→ Data
=====

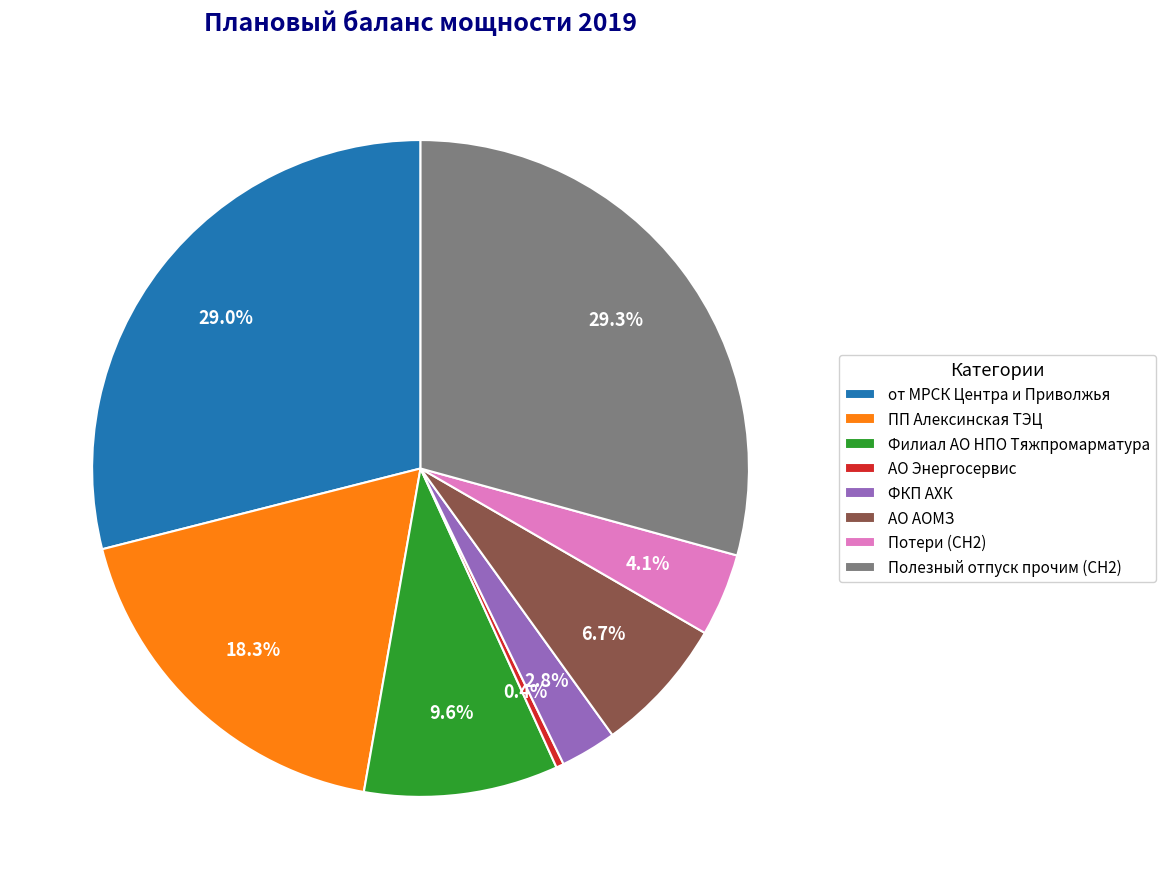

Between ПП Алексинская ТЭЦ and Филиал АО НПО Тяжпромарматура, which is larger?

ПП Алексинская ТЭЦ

=====

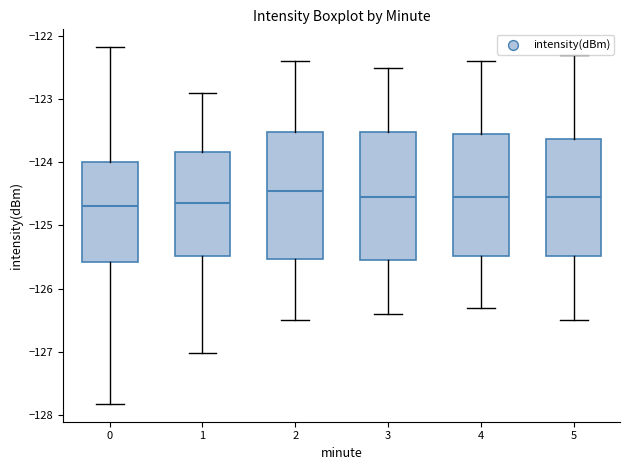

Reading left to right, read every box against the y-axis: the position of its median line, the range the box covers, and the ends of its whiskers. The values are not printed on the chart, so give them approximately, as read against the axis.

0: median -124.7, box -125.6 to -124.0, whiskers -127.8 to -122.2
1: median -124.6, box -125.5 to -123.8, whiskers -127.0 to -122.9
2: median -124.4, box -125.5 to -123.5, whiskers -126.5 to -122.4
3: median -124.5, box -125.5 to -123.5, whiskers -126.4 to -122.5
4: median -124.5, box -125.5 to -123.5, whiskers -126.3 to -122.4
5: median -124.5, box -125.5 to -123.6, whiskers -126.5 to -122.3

=====

→ The problem
Please output the lines of the material starting at the line that contains "0: median -124.7, box" and ending at the line that contains "5: median -124.5, box", reproducing them verbatim.

→ Response area
0: median -124.7, box -125.6 to -124.0, whiskers -127.8 to -122.2
1: median -124.6, box -125.5 to -123.8, whiskers -127.0 to -122.9
2: median -124.4, box -125.5 to -123.5, whiskers -126.5 to -122.4
3: median -124.5, box -125.5 to -123.5, whiskers -126.4 to -122.5
4: median -124.5, box -125.5 to -123.5, whiskers -126.3 to -122.4
5: median -124.5, box -125.5 to -123.6, whiskers -126.5 to -122.3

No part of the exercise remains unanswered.